Para reforçar este ponto, relembro as palavras ditas por Passos Coelho em julho de 2012, durante um jantar do grupo parlamentar do PSD: “Se algum dia tiver de perder umas eleições em Portugal para salvar o país, como se diz, que se lixem as eleições, o que interessa é Portugal.” Essas palavras foram ditas apenas um ano depois de Passos Coelho passar a liderar o Governo de Portugal, herdando o pedido de assistência financeira e, por consequência, o memorando de entendimento da Troika.

Quando concorria às eleições de 2015, Passos Coelho colocou em prática a sua frase de 2012 e optou por não prometer o que não sabia se podia dar. Já o PS, liderado por António Costa, não tardou em prometer o dobro do ritmo da devolução dos rendimentos que tinha sido proposto pelo PSD.

Nesse ano, o défice foi de 4,4% do PIB e a dívida pública atingiu 131,2% do PIB. Estes números não impediram a geringonça de aprovar a lei 18/2016 de junho de 2016, que definiu as 35 horas como o limite máximo semanal do horário na função pública. Acontece que, se no final de 2015 havia 656 mil funcionários públicos, no final de 2020 esse número passou para 719 mil. Não será coincidência notar que a despesa pública passou de 84 mil milhões de euros em 2016 para 91 mil milhões em 2019 e 98 mil milhões em 2020.

As opções estratégicas do Governo passaram por acelerar a devolução de rendimentos, reduzir o horário da função pública, aumentar o número de funcionários públicos, reduzir o investimento (que foi inferior ao de Passos Coelho), aumentar a carga fiscal e não realizar qualquer reforma que pudesse comprometer as possibilidades eleitorais.

Genericamente, essas opções minaram a nossa competitividade. Um exemplo claro foi a contra-reforma do IRC, que veio reverter uma parte das medidas que tinham sido aprovadas em 2013 com os votos favoráveis do PSD, CDS e PS. Essa contra-reforma permitiu que Portugal continue a apresentar a segunda taxa de IRC mais alta da Europa.

Mesmo assim, aproveitando as baixas taxas de juros da dívida pública e níveis inéditos de turismo e investimento imobiliário, em 2019, Portugal registou o primeiro superavit das contas públicas da sua história democrática. Mas a dívida e a despesa públicas brutas nunca pararam de aumentar e o investimento público continuou pelas ruas da amargura.

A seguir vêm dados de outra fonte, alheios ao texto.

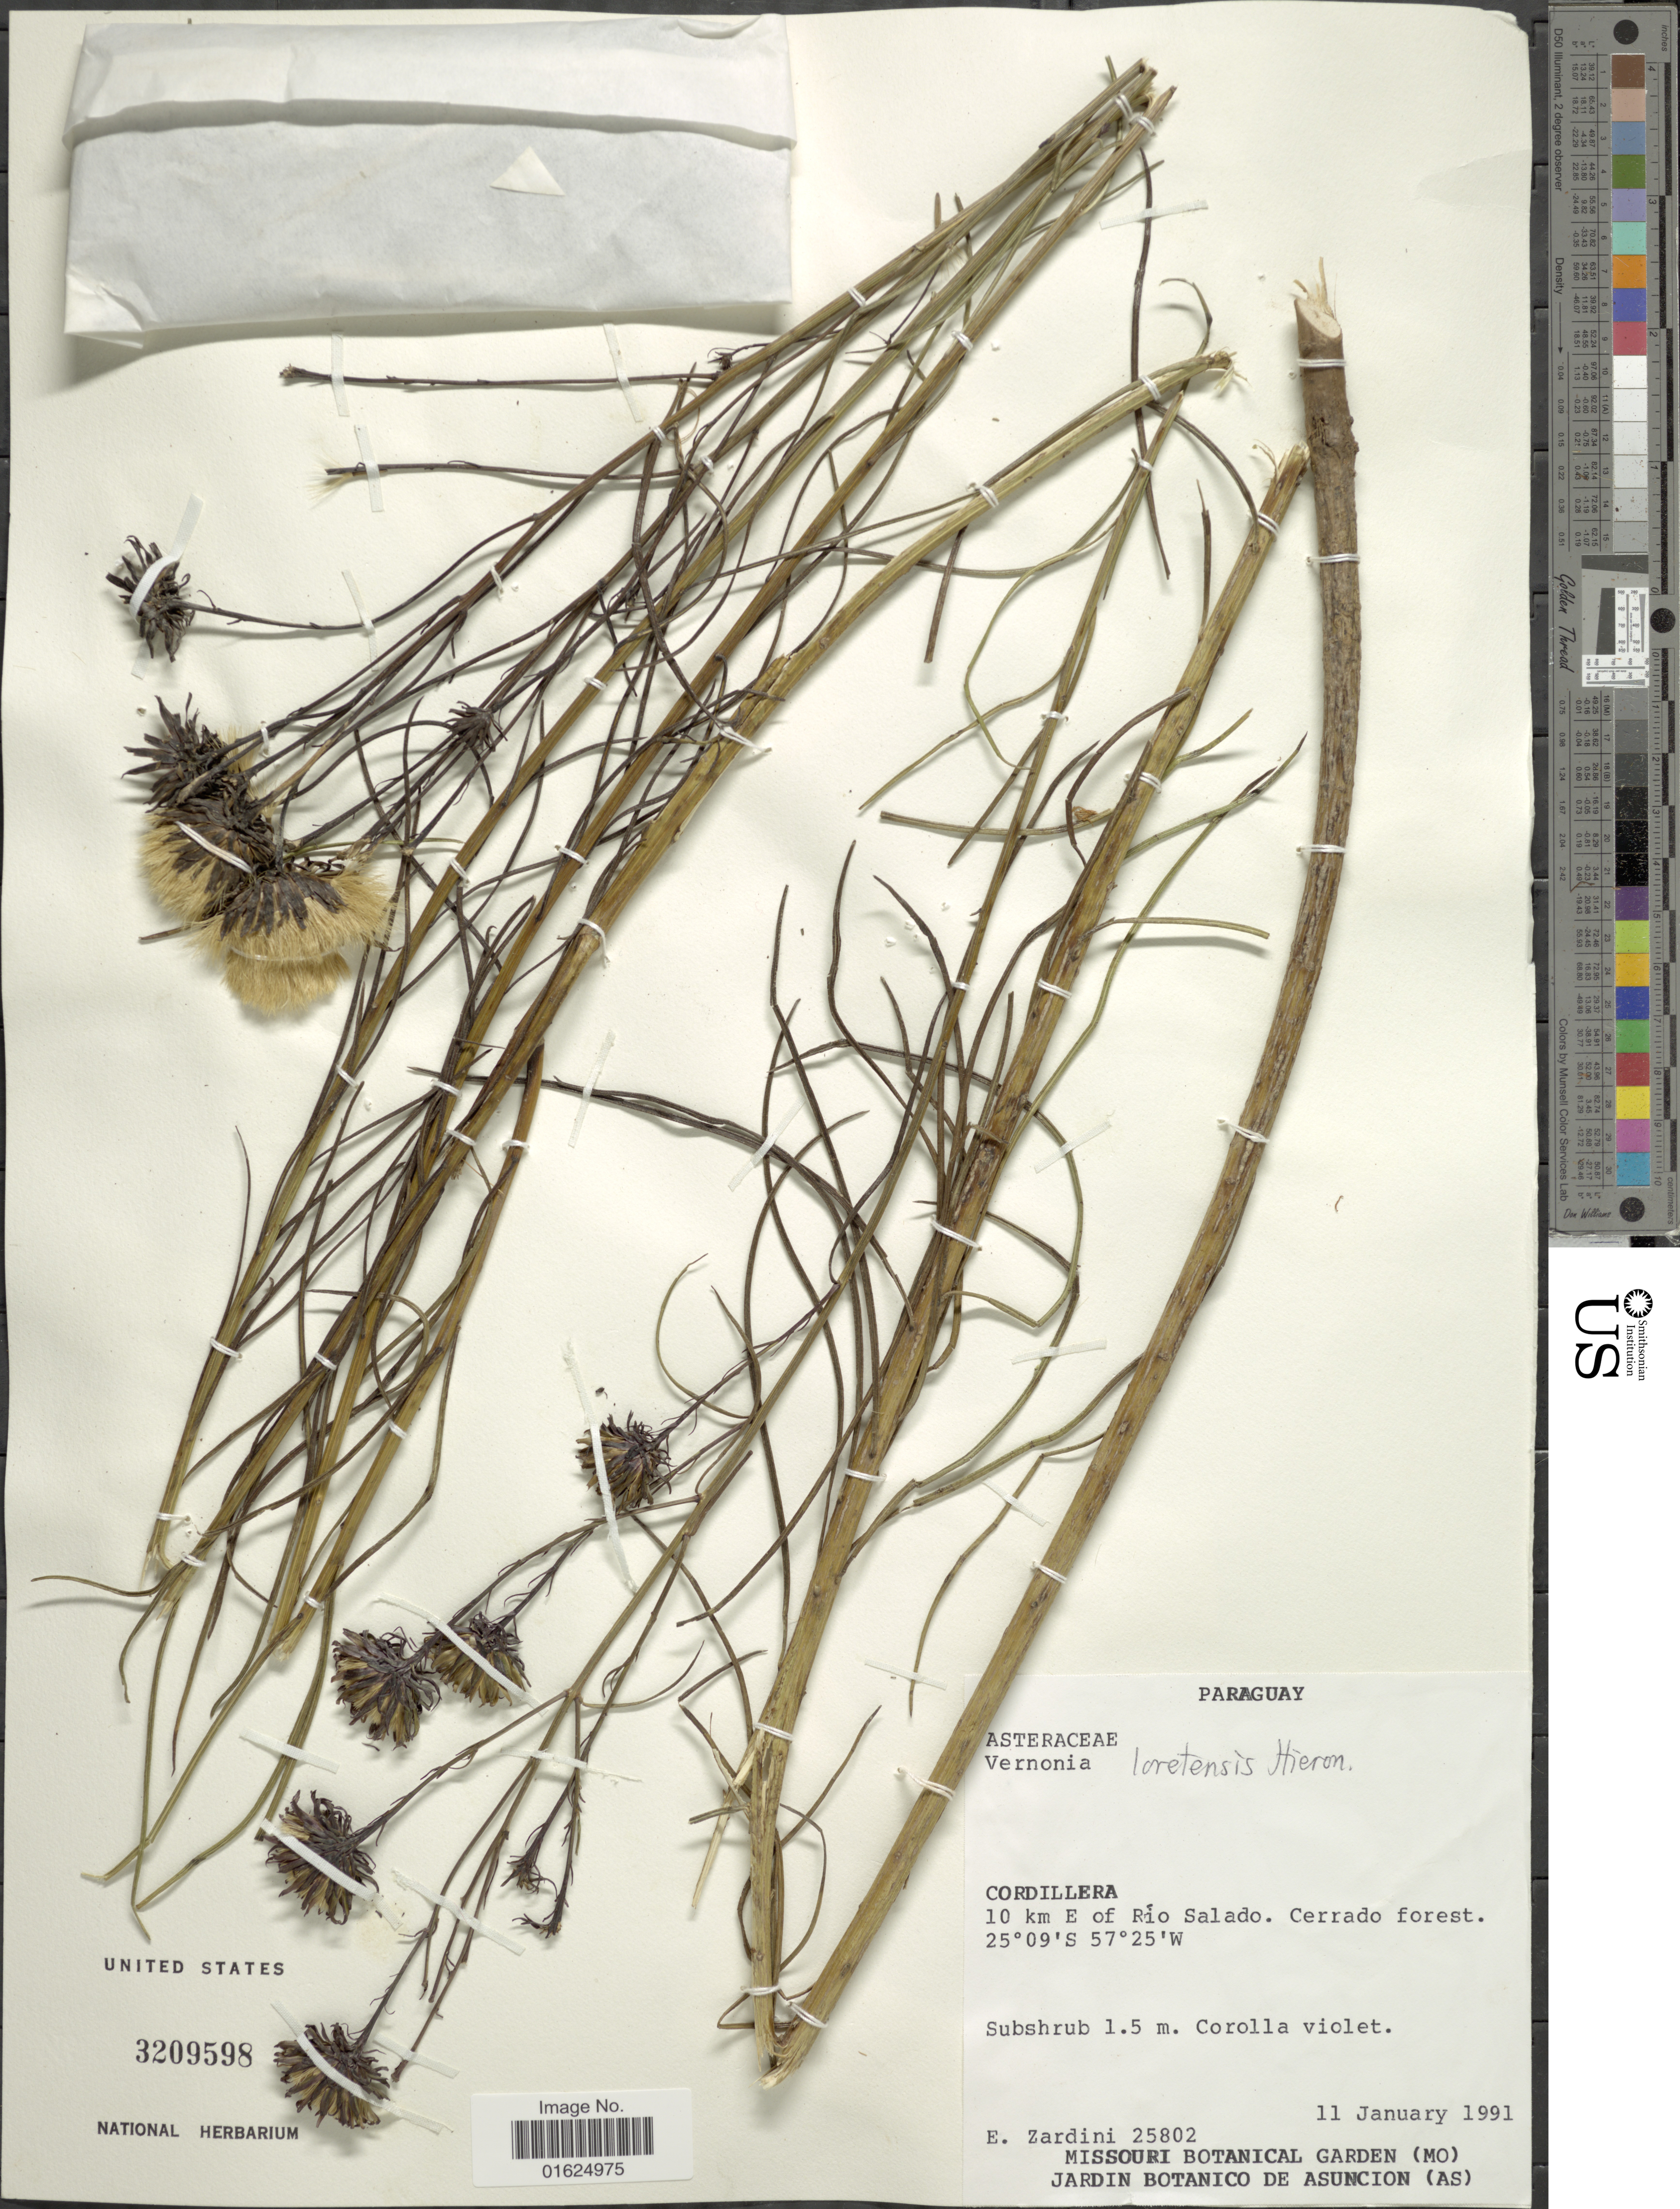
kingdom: Plantae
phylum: Tracheophyta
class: Magnoliopsida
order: Asterales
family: Asteraceae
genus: Vernonanthura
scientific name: Vernonanthura loretensis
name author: (Hieron.) H. Rob.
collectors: E. M. Zardini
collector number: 25802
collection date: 1991-01-11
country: Paraguay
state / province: Cordillera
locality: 10 km E of Río Salado. Cerrado forest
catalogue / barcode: US 3209598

Com a chegada da pandemia, todas as lacunas dessas opções políticas foram realçadas. No final de 2020 voltámos a atingir uma dívida pública e uma carga fiscal recordes, que atingiram, respetivamente, 133,7% e 34,8% do PIB em 2020, dados que nos tornam num dos países pior preparados para responder a esta crise.

Se o período socrático nos demonstrou a importância de votarmos em políticos que falam a verdade e nos apresentam soluções que nos preparam para o futuro, nas próximas eleições convém não esquecer essas lições para não as deixar prescrever, ilibando todos os crimes de populismo.